Last Updated: April 10, 2020
Published: May 13, 2020

This originally appeared in the New York Times.

The past few weeks have given Americans a crash course in the powers that federal, state and local governments wield during emergencies. We’ve seen businesses closed down, citizens quarantined and travel restricted. When President Trump declared emergencies on March 13 under both the Stafford Act and the National Emergencies Act, he boasted, “I have the right to do a lot of things that people don’t even know about.”

Other government documents have revealed some of the actions that older presidential emergency action documents — those issued up through the 1970s — purported to authorize. These include suspension of habeas corpus by the president (not by Congress, as assigned in the Constitution), detention of United States citizens who are suspected of being “subversives,” warrantless searches and seizures and the imposition of martial law. 

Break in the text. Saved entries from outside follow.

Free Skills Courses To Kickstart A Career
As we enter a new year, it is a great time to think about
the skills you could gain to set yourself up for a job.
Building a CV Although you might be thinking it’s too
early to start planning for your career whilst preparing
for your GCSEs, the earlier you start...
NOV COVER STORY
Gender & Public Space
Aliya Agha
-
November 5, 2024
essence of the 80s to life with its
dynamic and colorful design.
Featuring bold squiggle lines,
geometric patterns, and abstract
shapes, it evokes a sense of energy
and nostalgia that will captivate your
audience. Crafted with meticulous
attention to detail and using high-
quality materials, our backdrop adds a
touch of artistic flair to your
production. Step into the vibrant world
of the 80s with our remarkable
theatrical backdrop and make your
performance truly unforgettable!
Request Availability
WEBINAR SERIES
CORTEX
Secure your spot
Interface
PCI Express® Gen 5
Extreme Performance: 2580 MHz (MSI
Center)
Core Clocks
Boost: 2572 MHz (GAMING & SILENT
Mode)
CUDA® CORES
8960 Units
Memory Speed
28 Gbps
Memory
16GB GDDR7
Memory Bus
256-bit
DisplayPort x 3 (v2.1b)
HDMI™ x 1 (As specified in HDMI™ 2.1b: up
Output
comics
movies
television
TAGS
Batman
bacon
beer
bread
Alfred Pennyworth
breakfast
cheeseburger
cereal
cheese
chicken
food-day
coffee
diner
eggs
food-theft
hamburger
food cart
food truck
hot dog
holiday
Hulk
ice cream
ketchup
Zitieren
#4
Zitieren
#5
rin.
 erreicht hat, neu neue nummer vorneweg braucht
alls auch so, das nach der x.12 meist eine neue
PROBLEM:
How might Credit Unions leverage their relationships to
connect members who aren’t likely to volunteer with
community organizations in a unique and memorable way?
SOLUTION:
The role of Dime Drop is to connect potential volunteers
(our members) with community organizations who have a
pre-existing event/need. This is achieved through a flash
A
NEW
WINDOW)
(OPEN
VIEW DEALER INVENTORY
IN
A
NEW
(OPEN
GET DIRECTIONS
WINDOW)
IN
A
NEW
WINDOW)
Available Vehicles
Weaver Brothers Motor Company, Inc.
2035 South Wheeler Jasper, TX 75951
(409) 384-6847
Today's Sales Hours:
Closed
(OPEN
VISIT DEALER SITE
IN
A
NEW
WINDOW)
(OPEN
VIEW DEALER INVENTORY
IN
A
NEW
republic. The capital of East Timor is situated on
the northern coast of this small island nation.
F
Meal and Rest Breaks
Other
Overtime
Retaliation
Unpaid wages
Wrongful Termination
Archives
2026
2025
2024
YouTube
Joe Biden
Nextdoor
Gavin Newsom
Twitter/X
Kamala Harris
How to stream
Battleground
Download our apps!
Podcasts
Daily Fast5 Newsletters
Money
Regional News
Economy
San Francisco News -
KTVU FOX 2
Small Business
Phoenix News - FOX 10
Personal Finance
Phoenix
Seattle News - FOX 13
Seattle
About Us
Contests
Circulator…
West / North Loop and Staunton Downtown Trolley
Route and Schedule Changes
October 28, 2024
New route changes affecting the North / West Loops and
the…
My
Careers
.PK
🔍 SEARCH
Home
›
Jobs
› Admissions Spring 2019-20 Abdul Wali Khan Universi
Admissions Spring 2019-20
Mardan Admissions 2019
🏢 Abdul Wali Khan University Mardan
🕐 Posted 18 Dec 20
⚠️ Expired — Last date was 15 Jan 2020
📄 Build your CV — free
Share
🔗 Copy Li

Some of these actions would seem unconstitutional, at least in the absence of authorization by Congress. Past presidential emergency action documents, however, have tested the line of how far presidents’ constitutional authority may stretch in an emergency.

Based on budgetary requests from the Department of Justice to Congress and other documents, it appears that presidential emergency action documents were revised in the late 1980s, in the 2000s and again starting in 2012 and continuing into the Trump administration. The latest numbers available suggest there are between 50 and 60 such documents in existence.